Exactly as written, retype the lines that run from the line holding "poleć znajomemu" through the end of the records below. Do not include pictures.

» **Material for this exercise**
=-=-=-=-=

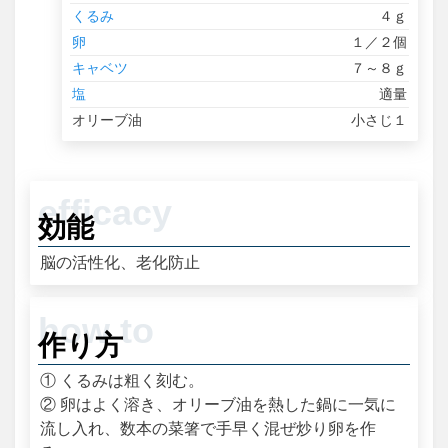
くるみ
４ｇ
卵
１／２個
キャベツ
７～８ｇ
塩
適量
オリーブ油
小さじ１
効能
脳の活性化、老化防止
作り方
① くるみは粗く刻む。
② 卵はよく溶き、オリーブ油を熱した鍋に一気に
流し入れ、数本の菜箸で手早く混ぜ炒り卵を作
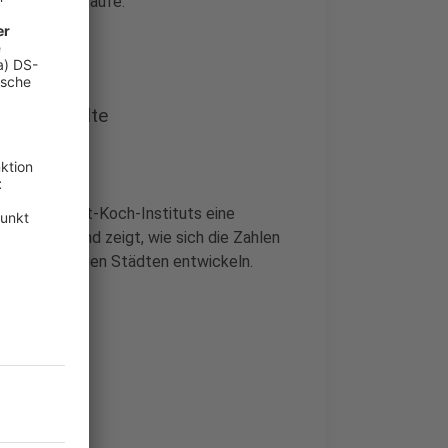
ar keine Verläufe.
se und Städte
en des Robert-Koch-Instituts eine
ktualisiert und zeigt, wie sich die Zahlen
oder kreisfreien Städten entwickeln.
erfügung.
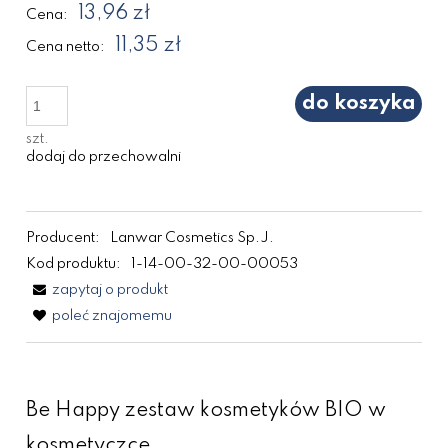
13,96 zł
Cena:
11,35 zł
Cena netto:
do koszyka
szt.
dodaj do przechowalni
Producent:
Lanwar Cosmetics Sp.J.
Kod produktu:
1-14-00-32-00-00053
zapytaj o produkt
poleć znajomemu
Be Happy zestaw kosmetyków BIO w
kosmetyczce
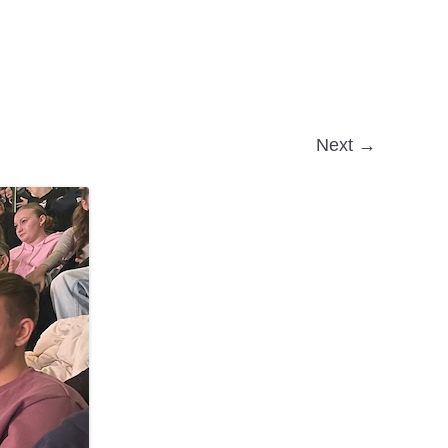
Next →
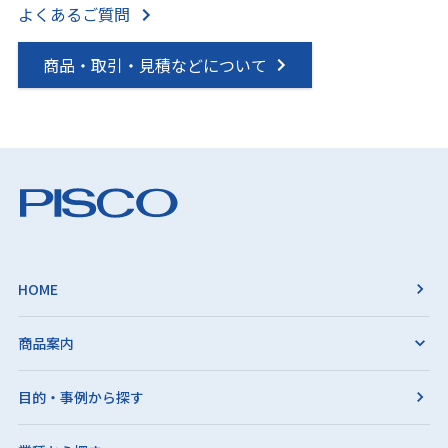
よくあるご質問
商品・取引・見積などについて
HOME
商品案内
目的・事例から探す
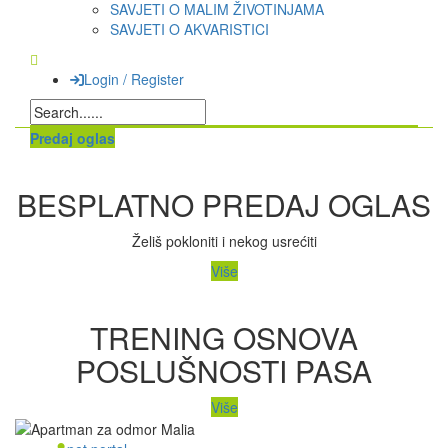
SAVJETI O MALIM ŽIVOTINJAMA
SAVJETI O AKVARISTICI
Login / Register
Predaj oglas
BESPLATNO PREDAJ OGLAS
Želiš pokloniti i nekog usrećiti
Više
TRENING OSNOVA
POSLUŠNOSTI PASA
Više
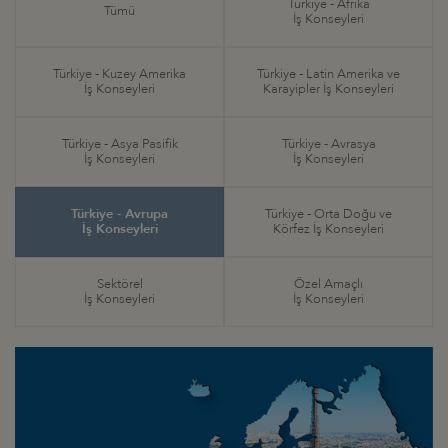
Türkiye - Afrika
Tümü
İş Konseyleri
Türkiye - Kuzey Amerika
Türkiye - Latin Amerika ve
İş Konseyleri
Karayipler İş Konseyleri
Türkiye - Asya Pasifik
Türkiye - Avrasya
İş Konseyleri
İş Konseyleri
Türkiye - Avrupa
Türkiye - Orta Doğu ve
İş Konseyleri
Körfez İş Konseyleri
Sektörel
Özel Amaçlı
İş Konseyleri
İş Konseyleri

=-=-=-=-=

» **Written reply**
poleć znajomemu
Be Happy zestaw kosmetyków BIO w
kosmetyczce
Next →
よくあるご質問
商品・取引・見積などについて
HOME
商品案内
目的・事例から探す
SAVJETI O MALIM ŽIVOTINJAMA
SAVJETI O AKVARISTICI
Login / Register
Predaj oglas
BESPLATNO PREDAJ OGLAS
Želiš pokloniti i nekog usrećiti
Više
TRENING OSNOVA
POSLUŠNOSTI PASA
Više
Türkiye - Afrika
Tümü
İş Konseyleri
Türkiye - Kuzey Amerika
Türkiye - Latin Amerika ve
İş Konseyleri
Karayipler İş Konseyleri
Türkiye - Asya Pasifik
Türkiye - Avrasya
İş Konseyleri
İş Konseyleri
Türkiye - Avrupa
Türkiye - Orta Doğu ve
İş Konseyleri
Körfez İş Konseyleri
Sektörel
Özel Amaçlı
İş Konseyleri
İş Konseyleri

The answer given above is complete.